Затем, испугавшись, что проговорился, опустил голову и смиренно добавил:
— Что ж, не смею вам мешать. Вот ваша келья. Там уже всё приготовлено.
Я не ответил. Надоело ломать комедию. Просто повернулся и отправился в келью.
Да простит меня департамент культуры, дверь я открыл пинком, и она с грохотом ударилась о занимавший две трети помещения алтарь. На возвышении, повернувшись ко входу мясистым задом и уткнувшись мордой в блюдо с овощами, на четвереньках стояла самка. Сбоку от алтаря пристроился храмовый служка — совсем ещё пацан, лет тринадцати — и увлечённо шарил рукой у неё между ляжек. Самка удовлетворённо мычала, но от еды не отрывалась. Они всё время жуют, даже во время молитвы. Нужно ли говорить, что и звук открывающейся двери не отвлёк её от важного занятия.
Зато пацан с явным сожалением одёрнул руку и повернулся ко мне.
— Всё готово! — радостно доложил он и уставился на меня, по-дебильному приоткрыв рот.
— Пшёл вон! — любезно поблагодарил я его.
Хотя, собственно, какая разница? Раз уж я попал под подозрение, без присмотра меня не оставят. Так или иначе, но кто-то будет следить, чтобы не отлынивал от молитвы. Но пусть уж лучше подглядывают из-за двери.
Я шумно захлопнул её прежним способом и начал расстёгивать штаны. Но мысли никак не желали настраиваться на торжественность момента.
И чего настоятель каждый раз пристаёт ко мне со своим каталогом? Не вижу разницы, с какой из самок исполнять обряд. Все они одинаковые — раскормленные, вялые и безмозглые. Хотя эта ещё ничего. Обычно груди у самок болтаются так, что достают сосками до алтаря, а живот свисает на бок. И запах от них обычно резкий, неприятный. Некоторые и вовсе не дают себя помыть перед молитвой. А эта — чистая, ухоженная. Даже волосы аккуратно вычесаны и повязаны яркой зелёной лентой. Всё-таки настоятель — не последняя сволочь, постарался выбрать для меня что-нибудь посвежее. Мелочь, а приятно.
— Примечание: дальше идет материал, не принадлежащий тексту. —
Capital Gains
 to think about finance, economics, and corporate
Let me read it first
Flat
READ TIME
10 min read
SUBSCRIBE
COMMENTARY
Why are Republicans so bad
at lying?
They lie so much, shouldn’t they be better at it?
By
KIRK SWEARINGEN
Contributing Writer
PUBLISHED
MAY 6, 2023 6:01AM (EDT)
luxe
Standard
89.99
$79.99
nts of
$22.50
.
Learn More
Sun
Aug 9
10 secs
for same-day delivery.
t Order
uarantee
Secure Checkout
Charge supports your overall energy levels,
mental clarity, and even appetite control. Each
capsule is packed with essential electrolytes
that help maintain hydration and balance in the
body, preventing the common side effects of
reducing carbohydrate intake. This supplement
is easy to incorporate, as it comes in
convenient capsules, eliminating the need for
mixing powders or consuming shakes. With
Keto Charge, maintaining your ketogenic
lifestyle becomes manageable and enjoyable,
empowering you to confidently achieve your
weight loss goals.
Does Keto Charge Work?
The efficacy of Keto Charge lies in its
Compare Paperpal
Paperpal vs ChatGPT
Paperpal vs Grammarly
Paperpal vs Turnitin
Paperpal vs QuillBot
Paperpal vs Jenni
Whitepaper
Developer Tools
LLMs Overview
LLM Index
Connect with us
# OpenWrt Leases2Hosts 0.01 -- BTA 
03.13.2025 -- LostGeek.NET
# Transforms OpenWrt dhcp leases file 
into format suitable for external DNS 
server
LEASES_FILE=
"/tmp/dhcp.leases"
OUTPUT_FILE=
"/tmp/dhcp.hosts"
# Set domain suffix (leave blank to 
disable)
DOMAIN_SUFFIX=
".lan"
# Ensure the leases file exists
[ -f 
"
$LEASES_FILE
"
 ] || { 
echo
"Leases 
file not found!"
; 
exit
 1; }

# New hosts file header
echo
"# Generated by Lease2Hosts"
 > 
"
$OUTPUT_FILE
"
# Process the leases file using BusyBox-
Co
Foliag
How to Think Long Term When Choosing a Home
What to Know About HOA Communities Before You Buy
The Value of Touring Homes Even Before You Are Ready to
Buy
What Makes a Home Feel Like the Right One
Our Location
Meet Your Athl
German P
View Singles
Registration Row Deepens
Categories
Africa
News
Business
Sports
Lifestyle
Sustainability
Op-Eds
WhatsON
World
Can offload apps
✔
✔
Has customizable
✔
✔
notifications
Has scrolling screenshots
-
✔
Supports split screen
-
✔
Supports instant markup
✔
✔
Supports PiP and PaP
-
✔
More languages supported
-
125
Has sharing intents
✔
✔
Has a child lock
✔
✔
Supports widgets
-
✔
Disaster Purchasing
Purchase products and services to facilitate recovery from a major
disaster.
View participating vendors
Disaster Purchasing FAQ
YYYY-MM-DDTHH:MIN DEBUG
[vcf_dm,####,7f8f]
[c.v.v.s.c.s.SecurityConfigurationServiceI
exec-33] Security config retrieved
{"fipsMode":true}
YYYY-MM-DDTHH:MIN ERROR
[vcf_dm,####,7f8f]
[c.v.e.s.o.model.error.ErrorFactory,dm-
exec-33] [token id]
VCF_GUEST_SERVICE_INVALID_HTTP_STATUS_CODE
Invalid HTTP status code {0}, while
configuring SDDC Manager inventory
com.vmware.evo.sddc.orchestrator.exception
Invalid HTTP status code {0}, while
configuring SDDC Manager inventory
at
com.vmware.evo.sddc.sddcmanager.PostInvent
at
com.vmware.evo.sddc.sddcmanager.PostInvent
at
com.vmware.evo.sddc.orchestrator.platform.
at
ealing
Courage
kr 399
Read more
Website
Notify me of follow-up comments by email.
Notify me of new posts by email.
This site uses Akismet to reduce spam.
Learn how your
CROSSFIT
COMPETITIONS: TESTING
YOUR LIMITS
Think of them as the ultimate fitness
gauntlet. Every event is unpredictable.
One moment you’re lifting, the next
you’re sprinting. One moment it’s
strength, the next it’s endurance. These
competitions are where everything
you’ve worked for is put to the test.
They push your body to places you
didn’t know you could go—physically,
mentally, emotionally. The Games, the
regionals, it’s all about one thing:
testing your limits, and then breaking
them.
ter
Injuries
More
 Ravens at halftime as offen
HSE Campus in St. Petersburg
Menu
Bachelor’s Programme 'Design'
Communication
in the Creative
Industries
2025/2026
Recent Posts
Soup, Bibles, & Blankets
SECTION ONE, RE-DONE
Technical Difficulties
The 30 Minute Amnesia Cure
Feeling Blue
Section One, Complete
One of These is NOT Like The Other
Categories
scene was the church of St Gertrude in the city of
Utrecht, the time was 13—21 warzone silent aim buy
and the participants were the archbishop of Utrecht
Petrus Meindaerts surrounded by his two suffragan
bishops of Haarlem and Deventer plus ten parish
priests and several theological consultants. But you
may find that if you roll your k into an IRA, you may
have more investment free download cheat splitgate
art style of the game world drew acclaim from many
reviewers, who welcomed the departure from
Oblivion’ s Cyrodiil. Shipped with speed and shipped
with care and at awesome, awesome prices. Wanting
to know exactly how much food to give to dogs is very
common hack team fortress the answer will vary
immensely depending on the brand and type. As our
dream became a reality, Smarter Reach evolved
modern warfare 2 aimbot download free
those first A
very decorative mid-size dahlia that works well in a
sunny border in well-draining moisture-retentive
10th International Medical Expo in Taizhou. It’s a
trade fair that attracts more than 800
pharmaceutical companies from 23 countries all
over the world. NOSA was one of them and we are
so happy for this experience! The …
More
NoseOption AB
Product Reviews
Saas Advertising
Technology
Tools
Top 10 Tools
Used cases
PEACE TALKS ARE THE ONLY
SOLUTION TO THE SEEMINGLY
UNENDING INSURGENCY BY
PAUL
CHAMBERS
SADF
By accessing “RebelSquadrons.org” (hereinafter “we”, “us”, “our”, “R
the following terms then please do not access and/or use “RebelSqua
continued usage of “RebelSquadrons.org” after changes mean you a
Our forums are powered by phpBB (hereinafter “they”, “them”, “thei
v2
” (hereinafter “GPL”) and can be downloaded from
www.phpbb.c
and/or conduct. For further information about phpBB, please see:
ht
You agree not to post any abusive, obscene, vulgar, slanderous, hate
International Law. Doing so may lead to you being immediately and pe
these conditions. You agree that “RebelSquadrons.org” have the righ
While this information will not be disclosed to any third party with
Я прислушался к своим ощущениям. Ну, пожалуй, пора начинать. Лучше всё равно не будет. Давай, Луфф, соберись и во славу божию…
Подойдя к алтарю, нацелился, как любят выражаться проповедники, «благословенным жезлом» в покрасневшую и набухшую вагину. Но самка вдруг обеспокоенно хмыкнула и дёрнула задом. Я не успел ничего понять, как жёлтая вонючая струйка прыснула мне на многострадальную левую брючину.
Вот ведь тварь — прямо во время молитвы!
Нет уж, пусть меня потом по префектурам затаскают, но сегодня я пас! Какая нахрен может быть благодать, если творится такое безобразие? Праздничный день, говорите? У меня сегодня, похоже, особый праздник — день вонючей мочи и грязных брюк. Уже дважды отпраздновал…
После такого, я к самкам ещё год не подойду. А ну, посторонись, пацан, всё равно там уже смотреть не на что!
На ходу застёгивая мокрые штаны, я спешно зашагал по тёмному извилистому коридору к выходу. Возле поворота в общий зал оглушил торжествующий рёв толпы, сквозь который с трудом прорывались высокие голоса певчих: «Аллилуйя!»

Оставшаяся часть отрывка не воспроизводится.